Additionally, there’s also a significant portion of IoT transactions occurring organically as enterprises’ IT systems, networks and infrastructures naturally become IoT-enabled by intelligent sensors and predictive analytics capabilities embedded in IT equipment, such as semiconductors, motherboards, devices, servers, applications, smart phones, switches and routers.
Some other survey highlights include:
90% of enterprises will increase IoT spending over the next 12 months and 40% of respondents will raise IoT-related investment by 25-50% compared to 2016.
Enterprises are split regarding a present IoT skills shortage: 54% of respondents said lack of trained IoT staff is not an issue for their organization, versus 46% who said they are having difficulty filling IoT-related positions. The latter group identified IoT security and data analytics as the areas with the greatest dearth of expertise.
68% of corporations currently take advantage of IoT data to optimize operations, such as performing preventative maintenance, reducing downtime in factory equipment and fleet management.
42% of enterprises use IoT data to develop new products or enhance existing products and services.Moving forward with IoT brought up some major concerns for businesses — namely, security and return on investment (ROI), the study revealed. According to the survey, 50% of respondents cited security as a top impediment to IoT deployments, followed by 41% of respondents who cited IoT’s lack of perceived ROI and benefits.
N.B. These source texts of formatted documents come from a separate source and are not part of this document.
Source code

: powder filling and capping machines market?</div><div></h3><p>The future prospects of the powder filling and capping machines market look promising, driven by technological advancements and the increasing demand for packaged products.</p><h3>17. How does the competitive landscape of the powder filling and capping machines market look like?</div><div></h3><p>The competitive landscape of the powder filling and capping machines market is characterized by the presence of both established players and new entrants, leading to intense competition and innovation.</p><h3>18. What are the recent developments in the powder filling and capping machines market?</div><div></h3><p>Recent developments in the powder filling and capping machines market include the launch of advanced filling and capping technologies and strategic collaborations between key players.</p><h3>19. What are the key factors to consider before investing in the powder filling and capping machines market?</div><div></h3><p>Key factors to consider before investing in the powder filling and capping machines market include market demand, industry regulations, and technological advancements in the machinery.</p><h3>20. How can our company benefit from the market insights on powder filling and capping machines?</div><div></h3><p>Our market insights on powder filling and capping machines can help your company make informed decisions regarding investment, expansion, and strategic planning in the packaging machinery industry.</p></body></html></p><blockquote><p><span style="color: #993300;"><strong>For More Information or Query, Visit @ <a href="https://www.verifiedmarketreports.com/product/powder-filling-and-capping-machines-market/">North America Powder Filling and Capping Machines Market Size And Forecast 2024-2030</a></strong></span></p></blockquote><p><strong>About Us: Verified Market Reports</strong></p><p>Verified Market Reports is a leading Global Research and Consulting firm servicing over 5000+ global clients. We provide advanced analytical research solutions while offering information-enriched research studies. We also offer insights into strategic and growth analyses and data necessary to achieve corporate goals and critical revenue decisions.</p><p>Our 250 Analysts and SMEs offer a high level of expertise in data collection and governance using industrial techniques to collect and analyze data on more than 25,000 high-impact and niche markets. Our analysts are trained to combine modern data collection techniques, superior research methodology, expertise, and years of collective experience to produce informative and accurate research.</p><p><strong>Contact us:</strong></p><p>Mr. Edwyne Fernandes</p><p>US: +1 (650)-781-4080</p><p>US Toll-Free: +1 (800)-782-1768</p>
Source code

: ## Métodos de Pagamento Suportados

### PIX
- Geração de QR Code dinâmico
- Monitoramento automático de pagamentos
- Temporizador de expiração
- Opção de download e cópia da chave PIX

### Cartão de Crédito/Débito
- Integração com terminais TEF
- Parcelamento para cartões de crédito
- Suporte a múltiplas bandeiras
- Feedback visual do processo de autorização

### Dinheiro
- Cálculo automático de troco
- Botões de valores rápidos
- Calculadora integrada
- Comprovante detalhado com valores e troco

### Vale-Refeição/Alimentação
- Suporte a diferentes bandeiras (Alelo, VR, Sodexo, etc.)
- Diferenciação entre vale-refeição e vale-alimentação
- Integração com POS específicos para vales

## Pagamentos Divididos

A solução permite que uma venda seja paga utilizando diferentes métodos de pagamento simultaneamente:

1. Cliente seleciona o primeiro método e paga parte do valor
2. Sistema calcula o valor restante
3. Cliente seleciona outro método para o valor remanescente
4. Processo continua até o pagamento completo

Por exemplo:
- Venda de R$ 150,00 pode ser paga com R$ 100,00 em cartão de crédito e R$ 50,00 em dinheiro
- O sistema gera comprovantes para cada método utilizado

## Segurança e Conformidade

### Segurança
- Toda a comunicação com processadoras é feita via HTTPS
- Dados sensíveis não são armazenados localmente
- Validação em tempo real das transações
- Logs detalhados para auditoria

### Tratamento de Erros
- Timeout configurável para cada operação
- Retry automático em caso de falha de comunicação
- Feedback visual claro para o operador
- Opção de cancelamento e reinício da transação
The study focuses on enterprise end-user adoption and the business and technology drivers associated with IoT and related data analytics adoption and challenges.
Based on research conducted in August through October 2016 with nearly 1,000 enterprise IT professionals worldwide, the quarterly study combines 451 Research’s analysis with survey responses and in-depth interviews from a panel of more than 48,000 senior IT buyers and enterprise technology executives.